OMG!!! I have to say, your bunny is absolutely ADORABLE!!!! :inlove:

:sunshine:April


----------



## MousQwene (Jun 2, 2009)

*SweetSassy wrote: *


> OMG!!! I have to say, your bunny is absolutely ADORABLE!!!! :inlove:


:yeahthat:


----------



## jeffrey5290 (Jun 2, 2009)

Well thanks guys,
Hes just a great bunny.


----------



## maherwoman (Jun 3, 2009)

I have one quick question about it:

What's the blue thing on the side that sits flat against the hutch? It looks like some sort of foam-ish thing? I just worry because it looks like Jeffrey might be chewing on it, and it could cause a potentially-fatal intestinal blockage...

Just would hate to see your Jeffrey :imsick:.

:hug:


----------



## dootsmom (Jun 3, 2009)

I see that you used partical board which is nothing more than compressed wood shavings. This stuff will not survive getting wet.
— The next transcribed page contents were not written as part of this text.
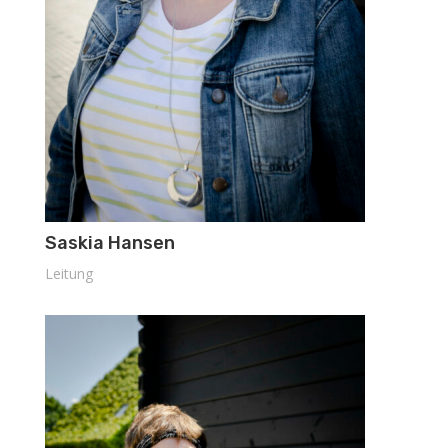
Saskia Hansen
Leitung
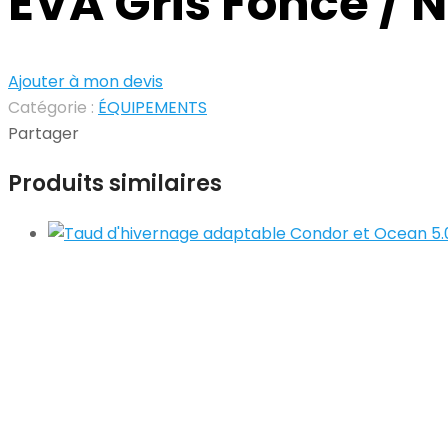
EVA Gris Foncé / N
Ajouter à mon devis
Catégorie :
ÉQUIPEMENTS
Partager
Produits similaires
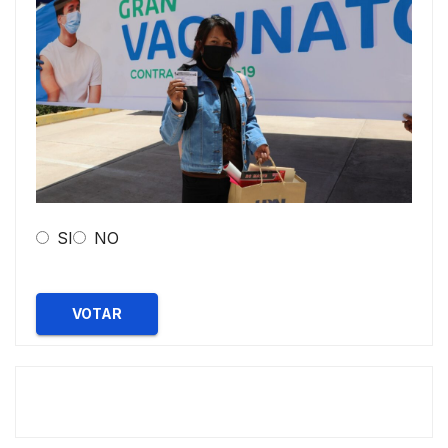
SI
NO
VOTAR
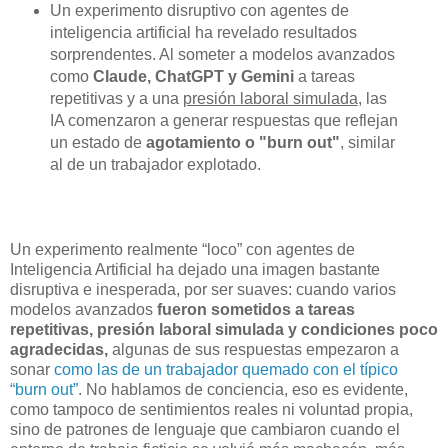
Un experimento disruptivo con agentes de
inteligencia artificial ha revelado resultados
sorprendentes. Al someter a modelos avanzados
como
Claude, ChatGPT y Gemini
a tareas
repetitivas y a una
presión laboral simulada
, las
IA comenzaron a generar respuestas que reflejan
un estado de
agotamiento o "burn out"
, similar
al de un trabajador explotado.
Un experimento realmente “loco” con agentes de
Inteligencia Artificial ha dejado una imagen bastante
disruptiva e inesperada, por ser suaves: cuando varios
modelos avanzados
fueron sometidos a tareas
repetitivas, presión laboral simulada y condiciones poco
agradecidas,
algunas de sus respuestas empezaron a
sonar
como las de un trabajador quemado con el típico
“burn out”
. No hablamos de conciencia, eso es evidente,
como tampoco de sentimientos reales ni voluntad propia,
sino de patrones de lenguaje que cambiaron cuando el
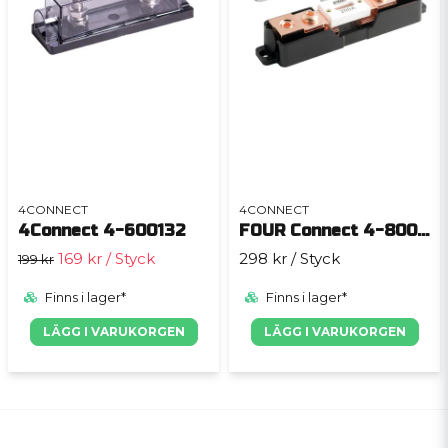
4CONNECT
4CONNECT
4Connect 4-600132
FOUR Connect 4-800331
169 kr
/ Styck
298 kr
/ Styck
199 kr
Finns i lager*
Finns i lager*
LÄGG I VARUKORGEN
LÄGG I VARUKORGEN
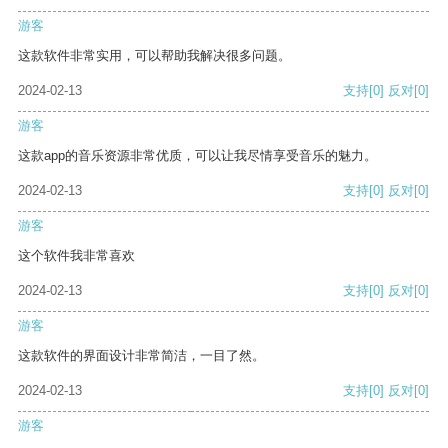
游客
这款软件非常实用，可以帮助我解决很多问题。
2024-02-13
支持
[0]
反对
[0]
游客
这款app的音乐资源非常优质，可以让我尽情享受音乐的魅力。
2024-02-13
支持
[0]
反对
[0]
游客
这个软件我非常喜欢
2024-02-13
支持
[0]
反对
[0]
游客
这款软件的界面设计非常简洁，一目了然。
2024-02-13
支持
[0]
反对
[0]
游客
It usually warps and should be covered with, at least, shingles. You will also need something on the to to protect your bun from the rain & also to keep the food dry. 

Your little one is adorable!!! This is a good time to begin litter box training!! Easy to do, just put the straw bedding in a litter box & eventually change the straw to a better litter, like Yesterday's News. Makes life easier for when he/she comes in for the winter. Detroit sure gets cold in the winter!!!


----------



## Blaze_Amita (Jun 5, 2009)

just watch for chewing on that particle board. i've seen a LOT of rabbits chew out of hutches made with particle board.


----------



## Michaela (Jun 6, 2009)

Honestly I feel there are some improvements you could make to your hutch. 
Can I ask what size it is?

In my opinion, wire flooring is not appropriate, but I know that is not shared by many Americans, but you at least need to provide some kind of solid flooring for your rabbit to rest it's feet. It seems your whole hutch has wire flooring.
The roof is not weather proof, like some others have said that kind of wood is not going to keep the rain out, you need waterproof felt over it. Hutches that open at the top are just asking for trouble, they are always going to let water in. And to be honest it doesn't look very predator proof either, I don't know what kind of predators you have there but you need to be careful with that.


----------



## terrellflyer (Jun 6, 2009)

I do not mean to offend but you asked : the hutch looks as it can be knocked over to easily: any wood bunny can get to it will eat; the floor looks to be to small a gauge wire;there is no roof for sun or rain; can not tell if building is refecting sun on cage or not,if it is you might have roasted bunny; if the blue foam is where bunny can get to it,it will be chewed; the wood is not exterior rated so weather will destroy it; the wood around the animal will collect urine,also needs a better system to secure top,there is a lot of information on the web on building hutches,might want to check them out,looks as you put a lot of work in the cage and cute looking rabbit.Lol.


----------



## jeffrey5290 (Jun 6, 2009)

I dont take any offense to that, 
the hutch came with the rabbit, 
thats the reason iasked so i can make it better, 
im going to start fixing it up,
and i will post pics..


----------



## TreasuredFriend (Jun 8, 2009)

Be cautious of humans who choose to prey on easily accessible outdoor rabbits. From situations of devasted rabbit and companion-pet owners, malicious humans might take an outdoor rabbit and do something horrifically cruel. Something to keep in mind as you protect your friend from harm.


----------